## TASK TO CARRY OUT
Give the records again. Keep them exact and leave out the images.

*** DATA SHOWN ***

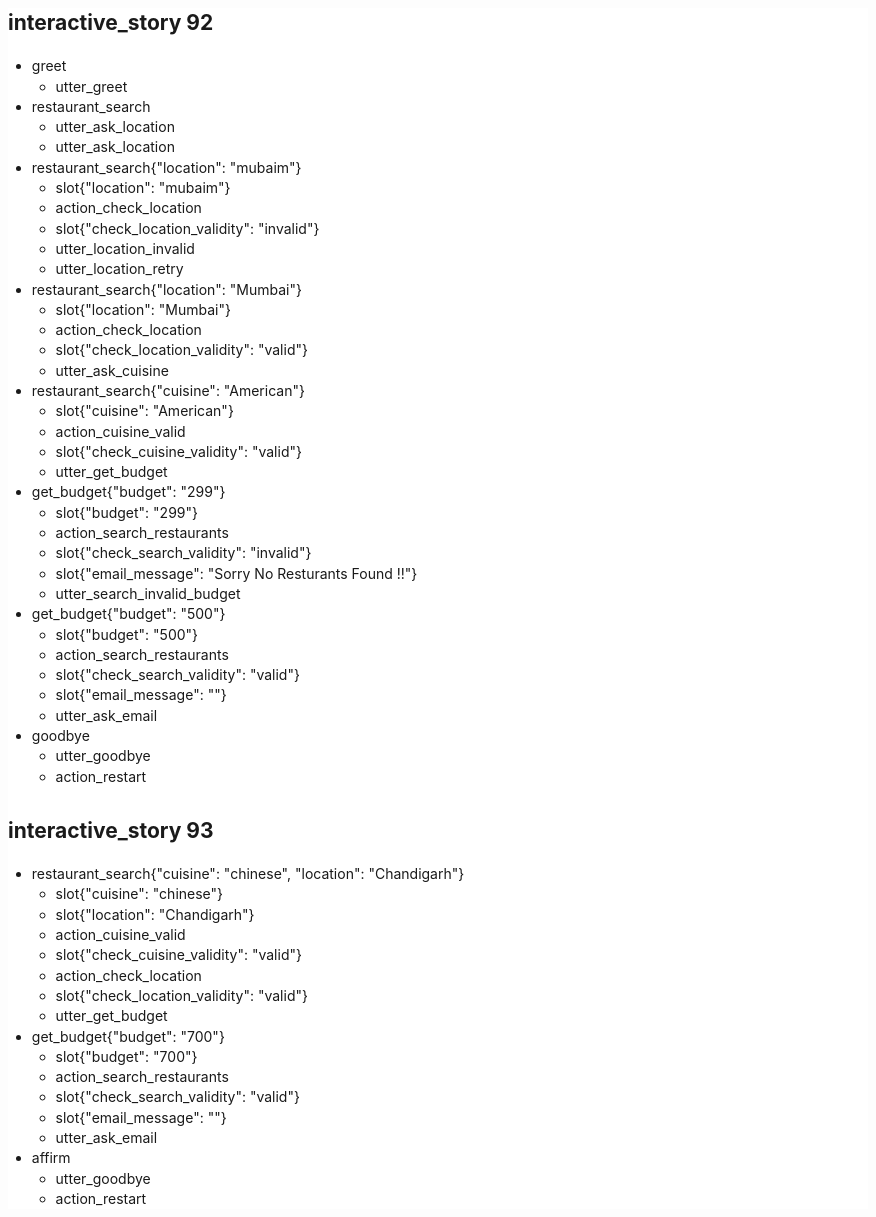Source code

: ## interactive_story 92
* greet
    - utter_greet
* restaurant_search
    - utter_ask_location
    - utter_ask_location
* restaurant_search{"location": "mubaim"}
    - slot{"location": "mubaim"}
    - action_check_location
    - slot{"check_location_validity": "invalid"}
    - utter_location_invalid
    - utter_location_retry
* restaurant_search{"location": "Mumbai"}
    - slot{"location": "Mumbai"}
    - action_check_location
    - slot{"check_location_validity": "valid"}
    - utter_ask_cuisine
* restaurant_search{"cuisine": "American"}
    - slot{"cuisine": "American"}
    - action_cuisine_valid
    - slot{"check_cuisine_validity": "valid"}
    - utter_get_budget
* get_budget{"budget": "299"}
    - slot{"budget": "299"}
    - action_search_restaurants
    - slot{"check_search_validity": "invalid"}
    - slot{"email_message": "Sorry No Resturants Found !!"}
    - utter_search_invalid_budget
* get_budget{"budget": "500"}
    - slot{"budget": "500"}
    - action_search_restaurants
    - slot{"check_search_validity": "valid"}
    - slot{"email_message": ""}
    - utter_ask_email
* goodbye
    - utter_goodbye
    - action_restart

## interactive_story 93
* restaurant_search{"cuisine": "chinese", "location": "Chandigarh"}
    - slot{"cuisine": "chinese"}
    - slot{"location": "Chandigarh"}
    - action_cuisine_valid
    - slot{"check_cuisine_validity": "valid"}
    - action_check_location
    - slot{"check_location_validity": "valid"}
    - utter_get_budget
* get_budget{"budget": "700"}
    - slot{"budget": "700"}
    - action_search_restaurants
    - slot{"check_search_validity": "valid"}
    - slot{"email_message": ""}
    - utter_ask_email
* affirm
    - utter_goodbye
    - action_restart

***

## TASK RESPONSE
Source code

: ## interactive_story 92
* greet
    - utter_greet
* restaurant_search
    - utter_ask_location
    - utter_ask_location
* restaurant_search{"location": "mubaim"}
    - slot{"location": "mubaim"}
    - action_check_location
    - slot{"check_location_validity": "invalid"}
    - utter_location_invalid
    - utter_location_retry
* restaurant_search{"location": "Mumbai"}
    - slot{"location": "Mumbai"}
    - action_check_location
    - slot{"check_location_validity": "valid"}
    - utter_ask_cuisine
* restaurant_search{"cuisine": "American"}
    - slot{"cuisine": "American"}
    - action_cuisine_valid
    - slot{"check_cuisine_validity": "valid"}
    - utter_get_budget
* get_budget{"budget": "299"}
    - slot{"budget": "299"}
    - action_search_restaurants
    - slot{"check_search_validity": "invalid"}
    - slot{"email_message": "Sorry No Resturants Found !!"}
    - utter_search_invalid_budget
* get_budget{"budget": "500"}
    - slot{"budget": "500"}
    - action_search_restaurants
    - slot{"check_search_validity": "valid"}
    - slot{"email_message": ""}
    - utter_ask_email
* goodbye
    - utter_goodbye
    - action_restart

## interactive_story 93
* restaurant_search{"cuisine": "chinese", "location": "Chandigarh"}
    - slot{"cuisine": "chinese"}
    - slot{"location": "Chandigarh"}
    - action_cuisine_valid
    - slot{"check_cuisine_validity": "valid"}
    - action_check_location
    - slot{"check_location_validity": "valid"}
    - utter_get_budget
* get_budget{"budget": "700"}
    - slot{"budget": "700"}
    - action_search_restaurants
    - slot{"check_search_validity": "valid"}
    - slot{"email_message": ""}
    - utter_ask_email
* affirm
    - utter_goodbye
    - action_restart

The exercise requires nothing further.